Opened on 07/21/15 at 17:39:16
Last modified on 01/25/18 at 05:38:33
#2375 new defect
tftpDriver free's current_directory
Reported by: | Michael Davidsaver | Owned by: | |
---|---|---|---|
Priority: | normal | Milestone: | 4.10.3 |
Component: | network/legacy | Version: | 4.10 |
Severity: | normal | Keywords: | |
Cc: | Angus Gratton | Blocked By: | |
Blocking: |
Description
It seems I've re-discovered this issue reported by Angus Gratton in 2010.
https://lists.rtems.org/pipermail/users/2010-July/022453.html
I can confirm Angus' diagnosis. In rtems_tftp_eval_path(),
'pathloc->node_access' defaults to
'rtems_current_user_env->current_directory'. In some cases
'->node_access' is replaced with a newly allocated string, in the others
it is not. Unfortunately rtems_tftp_free_node_info() happily free()s
unless cwd==ROOT_NODE_ACCESS(fs).
I chased this down with GDB and confirmed that, in my case, when
cwd=='/epics/BOOTP_HOST/epics/myhost' the current directory string is
free'd when open() fails to open a file, which results in:
Program heap: free of bad pointer 358CE4 -- range 2A1C10 - 7EE0000
when the following open() does the same.
Attachments (4)
Change History (28)
comment:1 Changed on 07/21/15 at 17:40:31 by Michael Davidsaver
comment:2 follow-up: 3 Changed on 07/26/15 at 16:49:36 by Michael Davidsaver
I've created a test program to demonstrate the problem. It can be run in QEMU with the pc386 BSP.
https://github.com/mdavidsaver/rtems-tftp-test
I've also made an attempt to backport the changes to tftpDriver.c from the master/4.11 branches. However, this was not enough to fix the issue. With an additional fix the test program passes.
https://github.com/mdavidsaver/rtems/commits/4.10-tftp-fix
The 4 revisions on this branch are:
apply changes through master
git diff 4.10.2..eb7753437ff858ebe34a08baef7dfdb45eb0f018 -- cpukit/libnetworking/lib/tftpDriver.c | git apply
The was later rebase'd onto the 4.10 branch head.
backport fixes
Undo some post 4.10 changes to make it build.
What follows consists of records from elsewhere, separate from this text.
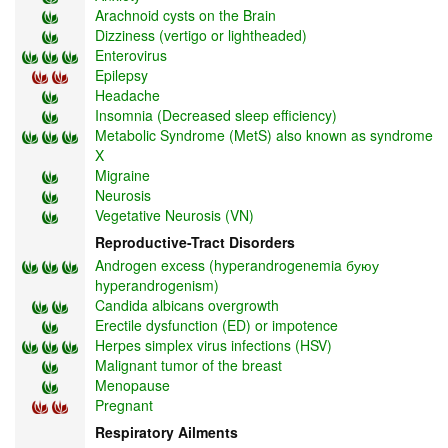
Arachnoid cysts on the Brain
Dizziness (vertigo or lightheaded)
Enterovirus
Epilepsy
Headache
Insomnia (Decreased sleep efficiency)
Metabolic Syndrome (MetS) also known as syndrome
X
Migraine
Neurosis
Vegetative Neurosis (VN)
Reproductive-Tract Disorders
Androgen excess (hyperandrogenemia буюу
hyperandrogenism)
Candida albicans overgrowth
Erectile dysfunction (ED) or impotence
Herpes simplex virus infections (HSV)
Malignant tumor of the breast
Menopause
Pregnant
Respiratory Ailments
Use ->node_access_2 to hold the path string owned by location_info struct.
So node_access_2==NULL implies that node_access is a borrowed reference.
This is used in eval_path to ensure that all node_access for the FS root
share the same string (otherwise unmount() complains).
close() false error
It seems that close() returns -1 on success (errno==0). A bug, but unrelated to my original report.
don't free directory node's path string
Use of realloc() in eval_path still allows several location_info s to unwittingly share the same string. Since the length of the string isn't tracked, the parent node's path is silently changed. This patch fixes the reported issue.
comment:3 follow-up: 4 Changed on 07/27/15 at 14:08:02 by Gedare Bloom
Sebastian or Chris should review this fix. Pulling in all the changes since 4.11 includes many extraneous modifications. Is there an EPICS maintainer who might be able to comment?
Can you pull out the close() false error and put it into a separate ticket? It looks like this may affect 4.11 too.
It might be nice to put the rtems-tftp-test into the testsuite with some reformatting to fit the test patterns. (Might make a suitable set of Google Code-In tasks if we have that this year.)
comment:4 follow-up: 5 Changed on 07/27/15 at 19:23:09 by Michael Davidsaver
Replying to gedare:
... Pulling in all the changes since 4.11 includes many extraneous modifications.
Agreed, though I think most of the extraneous changes are reverted in the 2nd revision.
Is there an EPICS maintainer who might be able to comment?
On?
Can you pull out the close() false error and put it into a separate ticket?
It might be nice to put the rtems-tftp-test into the testsuite with some reformatting to fit the test patterns. (Might make a suitable set of Google Code-In tasks if we have that this year.)
Suggestions on how to structure this would be welcome. I wasn't sure how to do this since the test depends on files being present on the tftp server (and on a BSP with support for networking).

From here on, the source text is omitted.